Residents earn Sh100 for getting circumcised


By Lucas Ng’asike

National Aids and STI Control Programme (Nascop) is using monetary incentives to entice more men in Turkana County to undergo circumcision.

Nascop, together with Nyanza Health Reproductive Society (NHRS), changed strategy after the number of people getting circumcised dwindled.

The approach is aimed at encouraging men to go for Voluntarily Medical Male Circumcision (VMMC) in local health facilities.

Dr Nicholas Muraguri, the Director of Nascop, said the incentive will ensure VMMC succeeds.

"We really want this programme to succeed. That is why we are giving locals, who visit health facilities for the cut, incentives," Muraguri said.

He said the rates of HIV infection in the area were alarming.

Muraguri noted that VMMC approach could reduce HIV infection rates by up to 60 per cent.

Through the programme, anyone taking a person to the facility for the cut will be given Sh100.
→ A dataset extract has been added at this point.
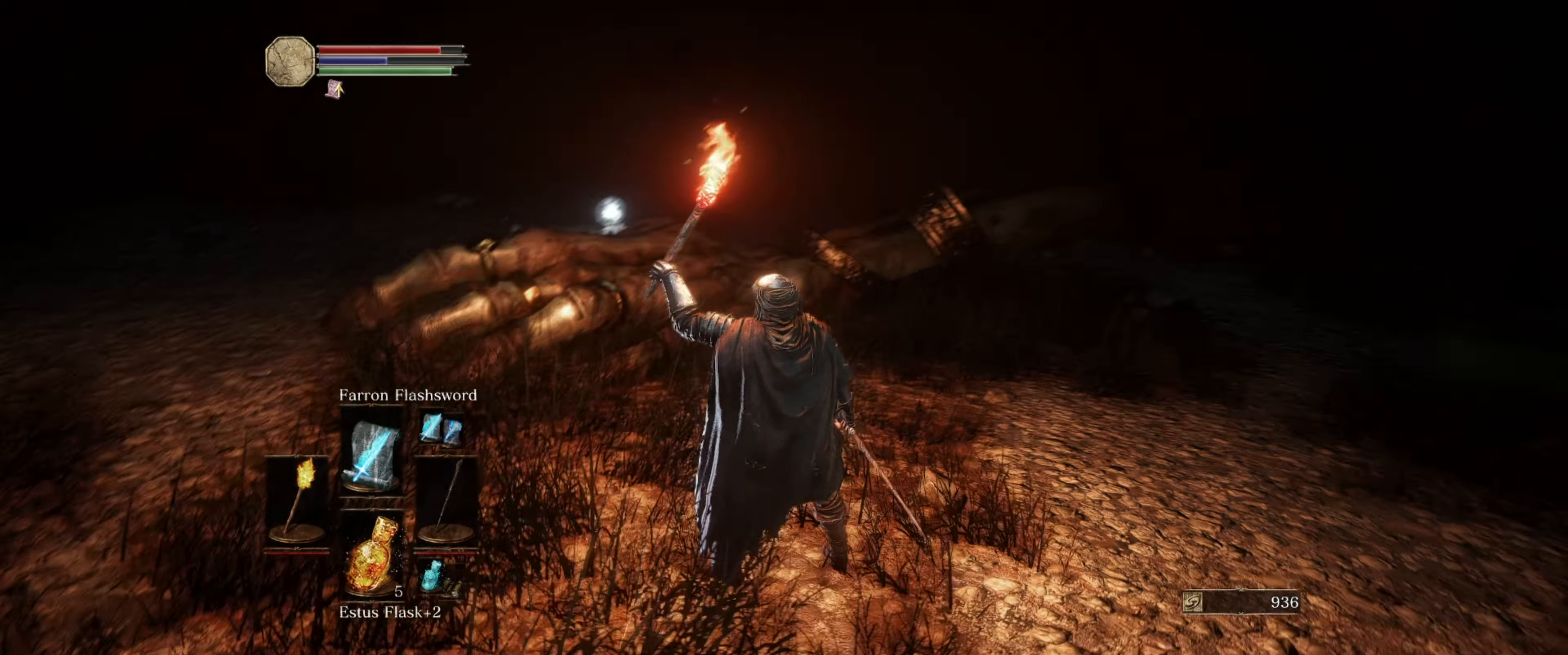
{"buttons": ["L1"], "left_stick": "center", "right_stick": "center", "events": [[167, "right_stick", "center"], [383, "left_stick", "up"], [500, "left_stick", "center"]]}
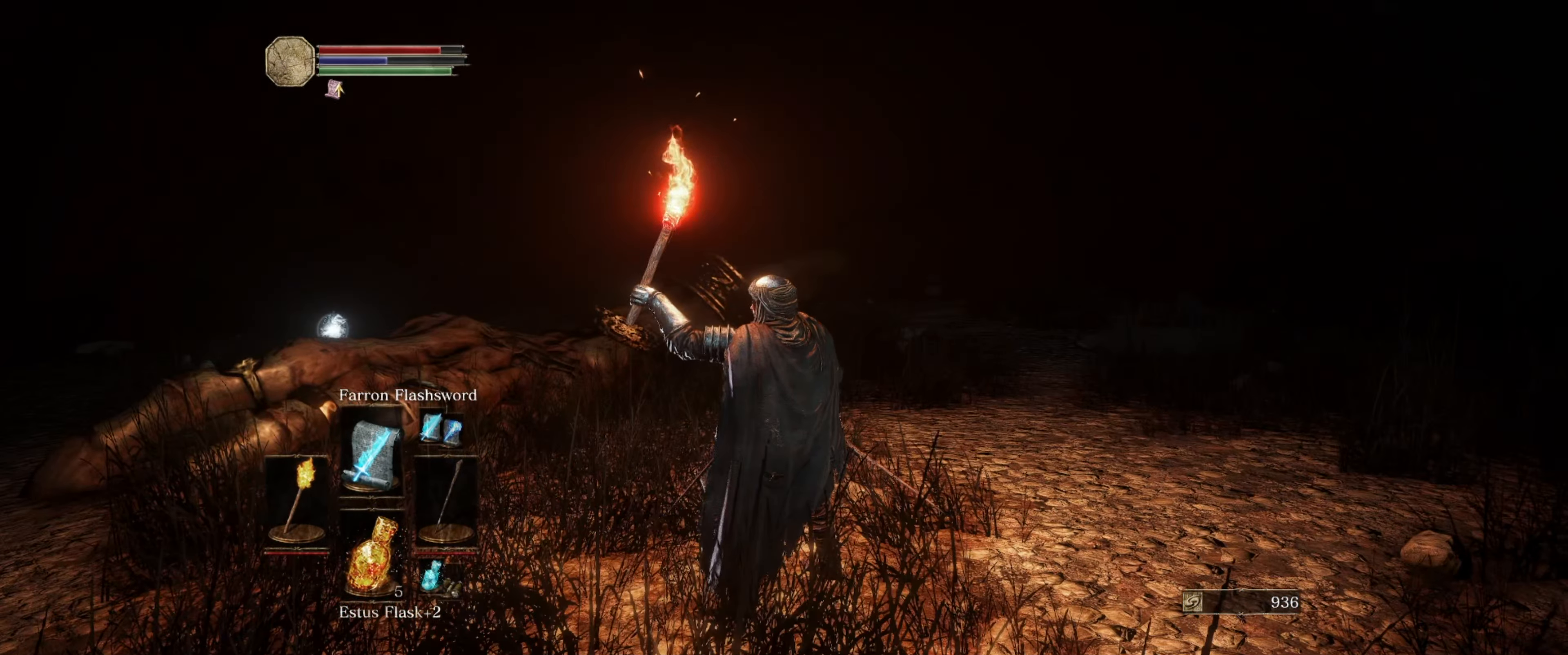
{"buttons": ["L1"], "left_stick": "center", "right_stick": "center", "events": []}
"This approach will help us to achieve our targets. The more you bring clients to the health facility for the cut, the more money you get," Muraguri told a sensitisation forum in Lodwar.

He said cultural aspects had challenged the VMMC project in Turkana since men do not get circumcised.

"We are educating the community the health benefits of male cut in the prevention of HIV to encourage men to get circumcised," said Muraguri..

Since the programme was rolled out in March this year, less than 3,000 men have been circumcised in the area.

The director said they were targeting 175,000 men at the end of the five-year programme.

He noted the programme was not well co-ordinated in the area due to misinformation.

Financial misconduct

The director of NHRS Emma Llewellyn said they have resolved misunderstandings between health workers and the community.

Ms Llewellyn said they suspended the local programme co-ordinator over alleged financial misappropriation. "We are investigating the case to determine his reinstatement," she added.

Llewellyn said they will work with unemployed health professionals in the area to reinvigorate the programme.

The VMMC forum was held at Lodwar Catholic Diocese at Saint Ann’s Nanjala.

It was attended by health practitioners, civil societies officials and members of the provincial administration.